I tried two new recipes this week. One soup and one dessert. Both were good, and easy. I’d recommend them. Sorry, no pictures, but here are the recipes.
Key Lime Tarts
adapted from Paula Deen’s Recipe
4 TBS butter, melted
1 1/2 cup graham cracker crumbs
8 ounces cream cheese, softened
1/2 cup sugar, plus 2 TBS sugar
2 TBS lime juice
Preheat oven to 350 degrees F.
Fill 2 (12-muffin) mini muffin tins with paper cups.
For graham cracker crust, mix together melted butter, 2 TBS sugar and graham cracker crumbs. Press about 1 tsp of graham cracker crust into the bottom of each cup.
Prepare filling. Beat together cream cheese, egg, sugar and lime juice until well mixed. Fill the cups to the top. Bake for 10 to 12 minutes. Remove tarts to cool. When completely cool, top with whipped cream.

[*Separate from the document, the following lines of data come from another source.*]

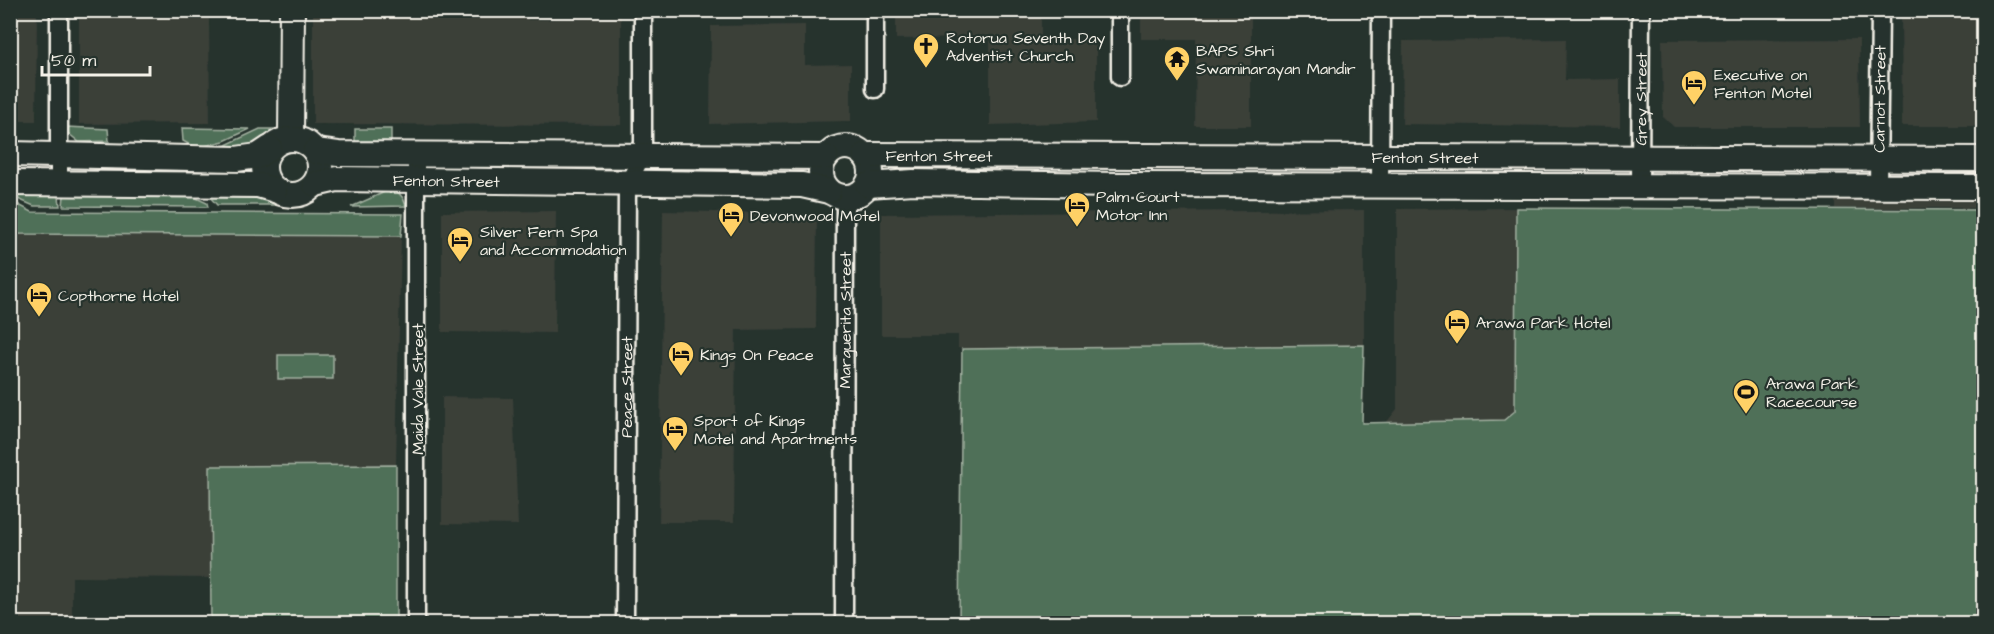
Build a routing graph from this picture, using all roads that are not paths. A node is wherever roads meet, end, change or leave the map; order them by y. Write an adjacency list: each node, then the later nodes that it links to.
1 (59, 10): 17 (street)
2 (292, 10): 11 (main road)
3 (643, 10): 15 (street)
4 (875, 10): 10 (street)
5 (1120, 10): 9 (street)
6 (1381, 10): 19 (street)
7 (1641, 10): 21 (street, Grey Street)
8 (1880, 10): 22 (street, Carnot Street)
9 (1120, 77)
10 (875, 89)
11 (280, 143): 12 (main road); 17 (main road); 35 (main road)
12 (315, 151): 14 (main road, Fenton Street); 27 (main road)
13 (10, 154): 17 (main road)
14 (416, 155): 15 (main road, Fenton Street); 24 (street, Maida Vale Street)
15 (643, 155): 20 (main road, Fenton Street); 28 (street, Peace Street)
16 (865, 155): 18 (main road, Fenton Street); 20 (main road); 29 (main road)
17 (59, 156): 26 (street)
18 (1119, 157): 19 (main road, Fenton Street); 30 (main road)
19 (1381, 157): 21 (main road, Fenton Street); 31 (street)
20 (826, 158): 36 (main road)
21 (1641, 158): 22 (main road, Fenton Street); 32 (street, Grey Street)
22 (1879, 159): 23 (main road, Fenton Street); 33 (street, Carnot Street)
23 (1983, 159)
24 (417, 181): 27 (main road, Fenton Street); 28 (main road, Fenton Street); 37 (street, Maida Vale Street)
25 (10, 183): 26 (main road)
26 (59, 183): 35 (main road)
27 (315, 184): 35 (main road)
28 (627, 184): 36 (main road, Fenton Street); 38 (street, Peace Street)
29 (868, 185): 30 (main road, Fenton Street); 36 (main road)
30 (1119, 185): 31 (main road, Fenton Street)
31 (1380, 186): 32 (main road, Fenton Street)
32 (1640, 186): 33 (main road, Fenton Street)
33 (1878, 187): 34 (main road, Fenton Street)
34 (1983, 187)
35 (275, 190)
36 (837, 194): 39 (street, Marguerita Street)
37 (416, 624)
38 (625, 624)
39 (844, 624)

Cheesy Chicken and Veggie Soup
from Vanilla Sugar
2 TBS butter
2 TBS extra virgin olive oil
1 medium sweet onion, chopped
2 cups grilled chicken breasts
1 cup frozen peas, corn & carrots veggie mix
8 ounces cream cheese
1 can (14.75 oz) creamed corn
1 1/4 cup milk
2 tsp chicken bouillon cube, chopped fine
Couple dashes of black pepper
1 cup of mozzarella cheese
Melt butter and olive oil in a saucepan and add onions. Slightly brown the onions. Add grilled chicken and veggie mix. Stir together and add in the cream cheese. Stir until the cheese is melted. Add in the creamed corn and milk; sprinkle in the chopped chicken bouillon. Stir well to mix and bring to just boiling. Turn off heat. Stir in the mozzarella and some black pepper.